What is expected —
Please identify each line in the data below that contains the string "lens" and copy those lines out in full. The match is case-sensitive.

Given information —
Start of Block
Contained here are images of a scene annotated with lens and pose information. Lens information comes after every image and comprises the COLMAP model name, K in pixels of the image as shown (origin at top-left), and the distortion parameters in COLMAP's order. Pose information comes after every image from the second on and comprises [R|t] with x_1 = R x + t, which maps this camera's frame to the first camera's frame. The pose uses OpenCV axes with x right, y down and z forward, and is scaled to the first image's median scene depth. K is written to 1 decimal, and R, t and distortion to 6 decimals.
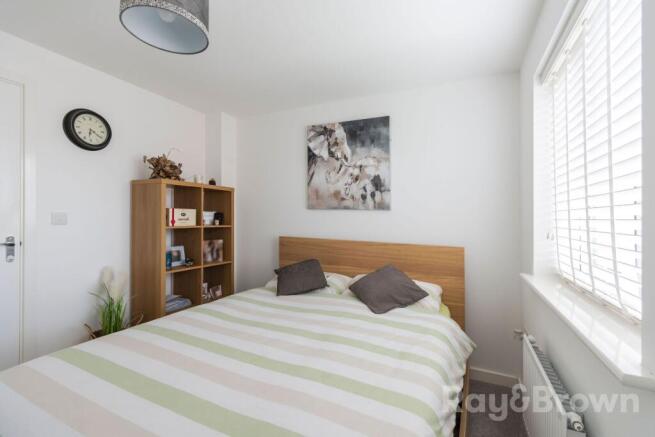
lens RADIAL K [[293.0, 0, 327.5], [0, 293.0, 218.5], [0, 0, 1]] dist [-0.000034, -0.000019]
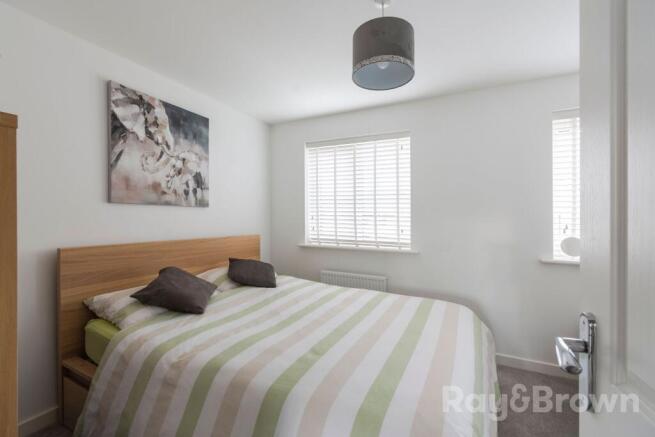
lens RADIAL K [[285.0, 0, 326.4], [0, 285.0, 210.2], [0, 0, 1]] dist [0.000123, -0.000031]
pose [[0.024075, 0.000760, 0.999710, -0.769113], [-0.004952, 0.999988, -0.000641, -0.018640], [-0.999698, -0.004935, 0.024078, 0.519608]]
End of Block
Answer space —
Contained here are images of a scene annotated with lens and pose information. Lens information comes after every image and comprises the COLMAP model name, K in pixels of the image as shown (origin at top-left), and the distortion parameters in COLMAP's order. Pose information comes after every image from the second on and comprises [R|t] with x_1 = R x + t, which maps this camera's frame to the first camera's frame. The pose uses OpenCV axes with x right, y down and z forward, and is scaled to the first image's median scene depth. K is written to 1 decimal, and R, t and distortion to 6 decimals.
lens RADIAL K [[293.0, 0, 327.5], [0, 293.0, 218.5], [0, 0, 1]] dist [-0.000034, -0.000019]
lens RADIAL K [[285.0, 0, 326.4], [0, 285.0, 210.2], [0, 0, 1]] dist [0.000123, -0.000031]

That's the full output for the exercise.